# WHAT YOU SHOULD DO
In the data below, find the line containing "focal_mm: 6.9" and the line containing "focal_35mm: 62", then reproduce them and every line between, exactly. Omit pictures.
____
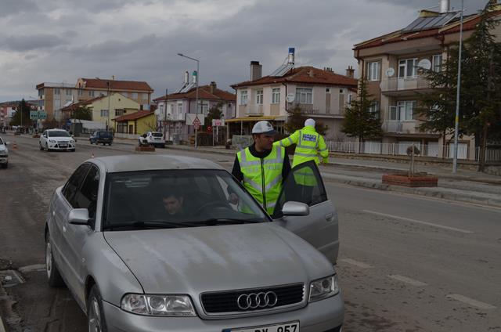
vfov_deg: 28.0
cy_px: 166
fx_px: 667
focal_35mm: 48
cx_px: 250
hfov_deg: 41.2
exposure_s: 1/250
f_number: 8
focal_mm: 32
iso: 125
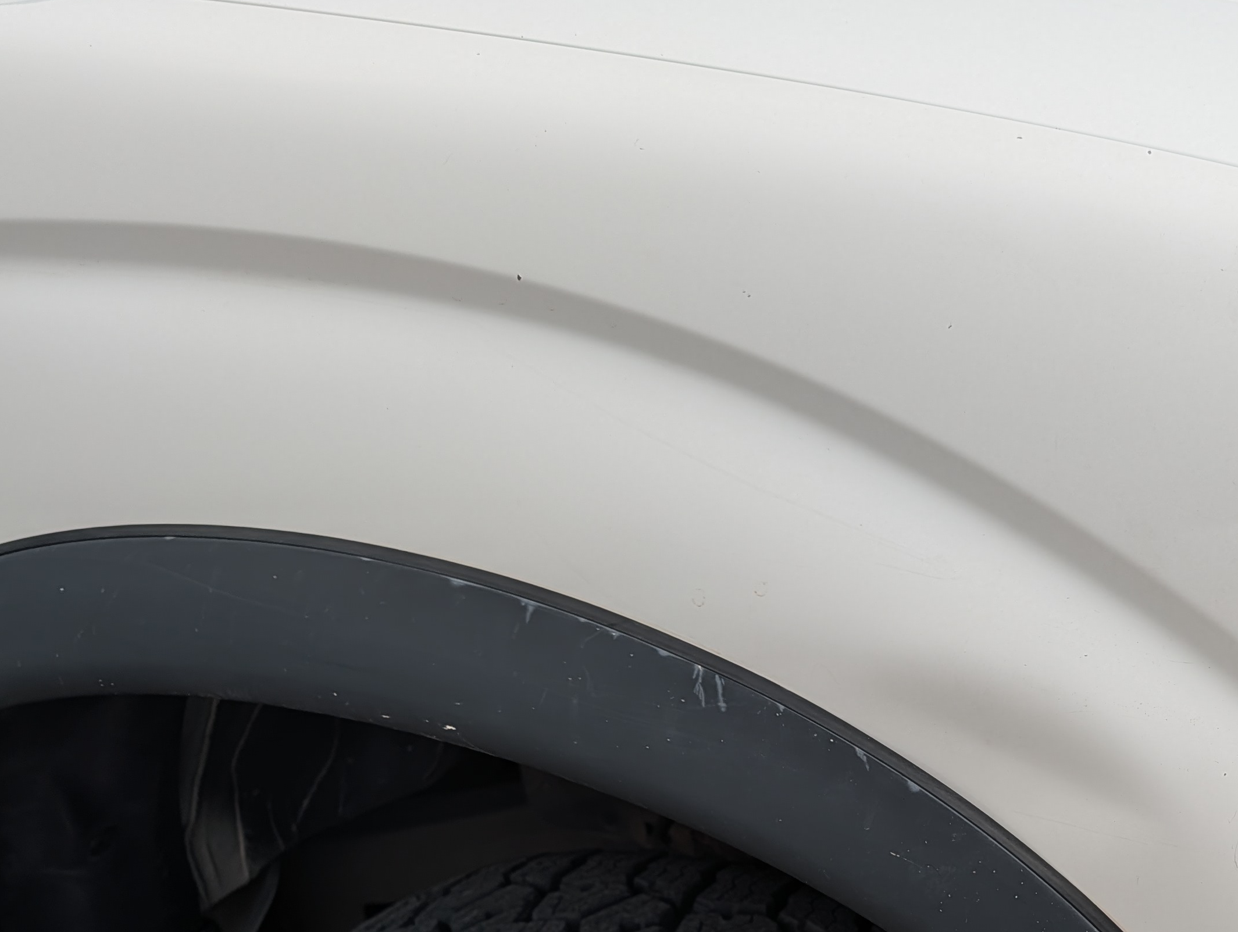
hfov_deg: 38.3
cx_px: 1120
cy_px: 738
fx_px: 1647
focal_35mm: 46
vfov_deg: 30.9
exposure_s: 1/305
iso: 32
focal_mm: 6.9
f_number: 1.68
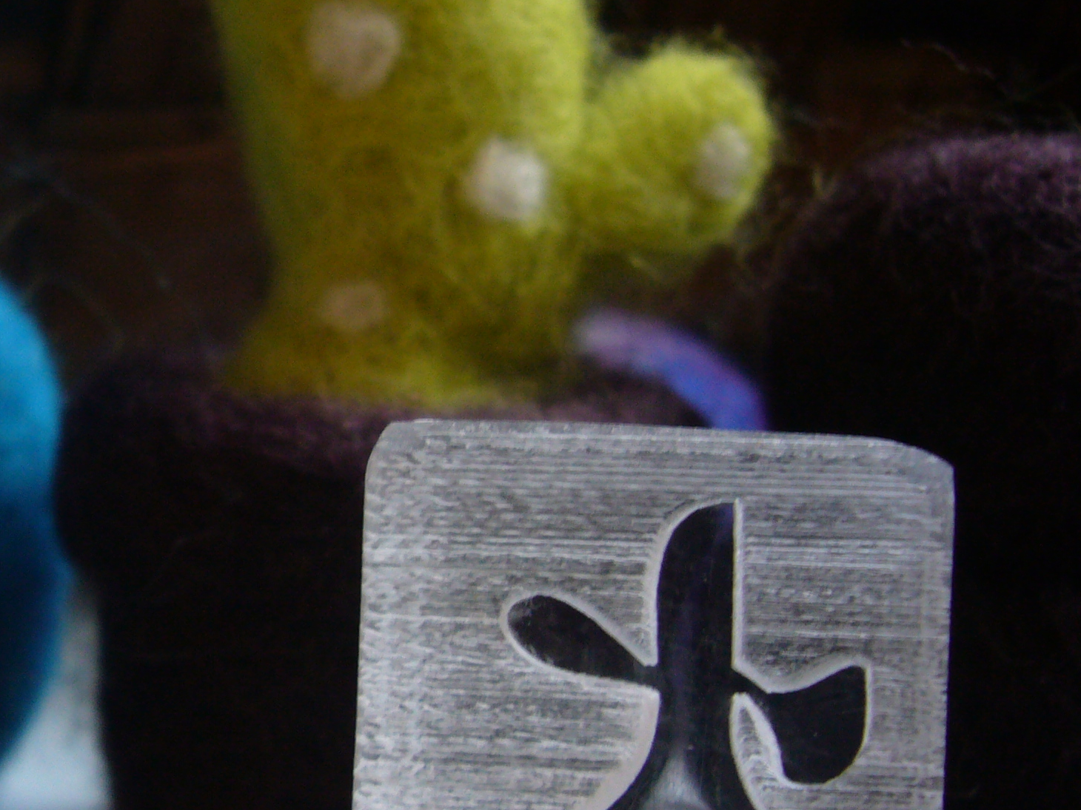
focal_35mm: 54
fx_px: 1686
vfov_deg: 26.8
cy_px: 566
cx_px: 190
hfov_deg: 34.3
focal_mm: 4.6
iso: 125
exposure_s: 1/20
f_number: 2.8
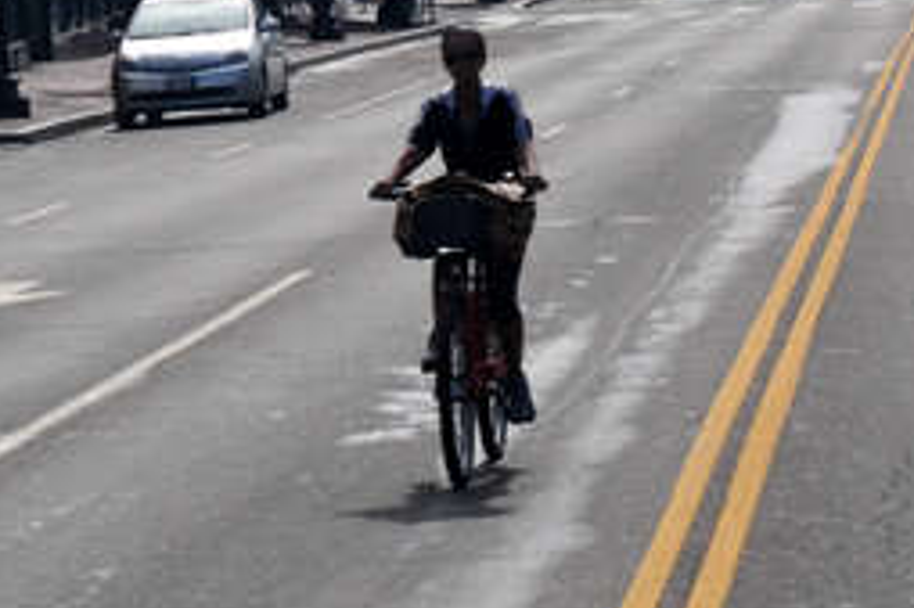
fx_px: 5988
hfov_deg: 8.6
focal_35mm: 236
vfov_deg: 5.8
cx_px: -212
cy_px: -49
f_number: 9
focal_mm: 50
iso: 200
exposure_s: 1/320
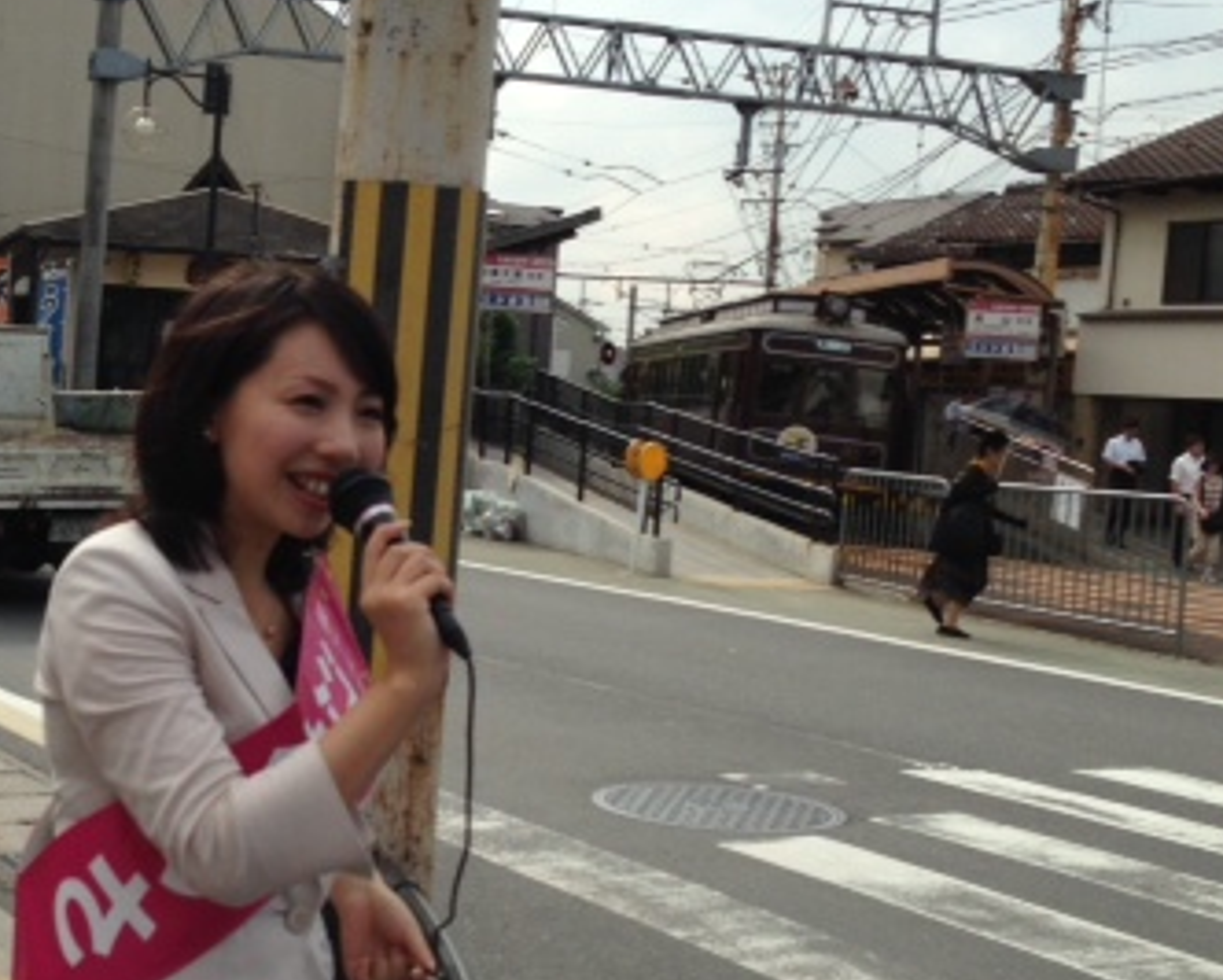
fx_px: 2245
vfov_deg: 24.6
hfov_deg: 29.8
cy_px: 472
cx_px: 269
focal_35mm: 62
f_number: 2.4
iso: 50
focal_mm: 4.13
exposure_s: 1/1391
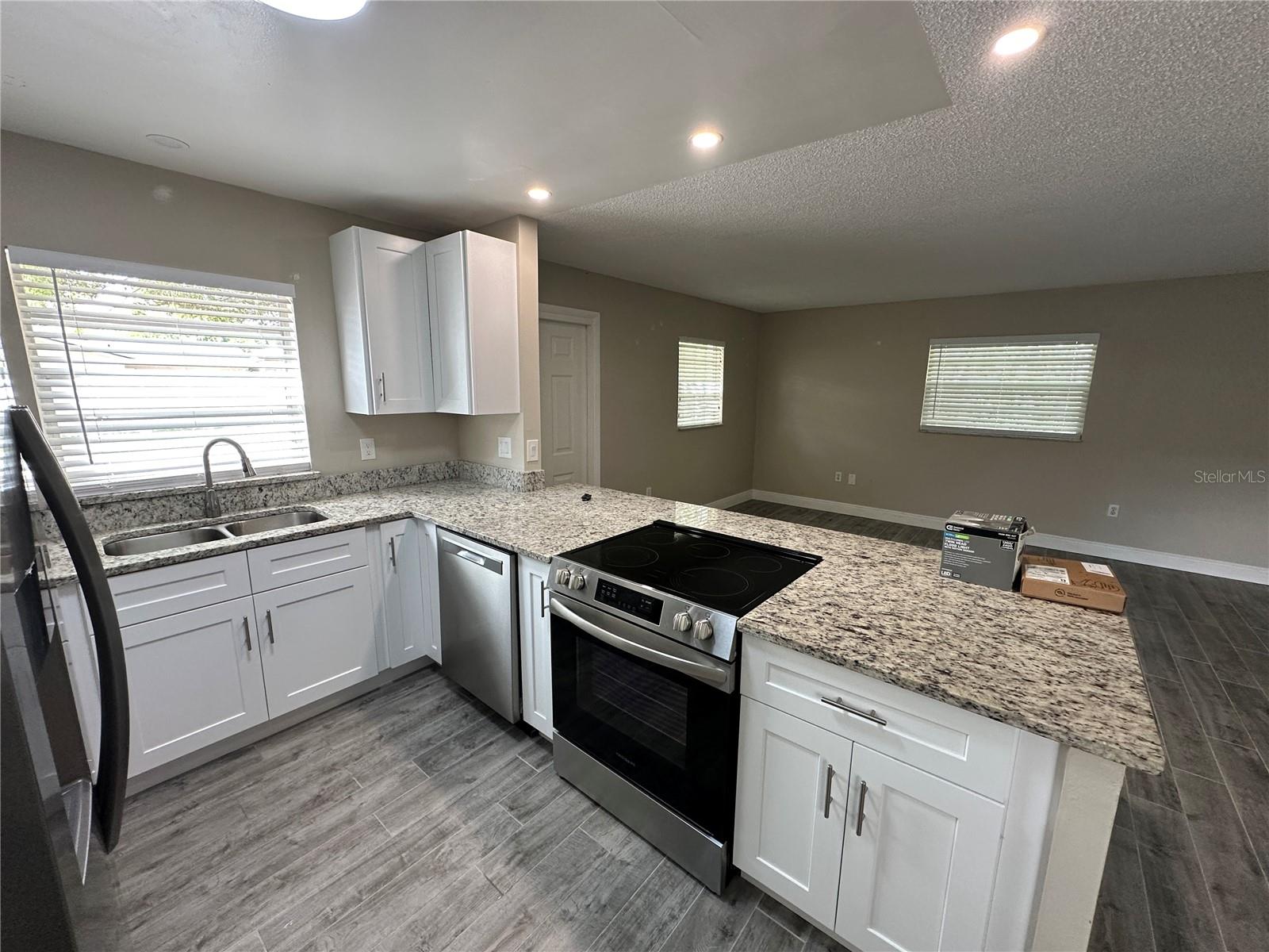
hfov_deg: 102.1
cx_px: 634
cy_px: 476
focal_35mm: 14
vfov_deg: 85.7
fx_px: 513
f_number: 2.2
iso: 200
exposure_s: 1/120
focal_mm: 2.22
____
# WRITTEN ANSWER
focal_mm: 6.9
f_number: 1.68
focal_35mm: 54
fx_px: 1686
vfov_deg: 26.8
cy_px: 566
cx_px: 190
hfov_deg: 34.3
focal_mm: 4.6
iso: 125
exposure_s: 1/20
f_number: 2.8
fx_px: 5988
hfov_deg: 8.6
focal_35mm: 236
vfov_deg: 5.8
cx_px: -212
cy_px: -49
f_number: 9
focal_mm: 50
iso: 200
exposure_s: 1/320
fx_px: 2245
vfov_deg: 24.6
hfov_deg: 29.8
cy_px: 472
cx_px: 269
focal_35mm: 62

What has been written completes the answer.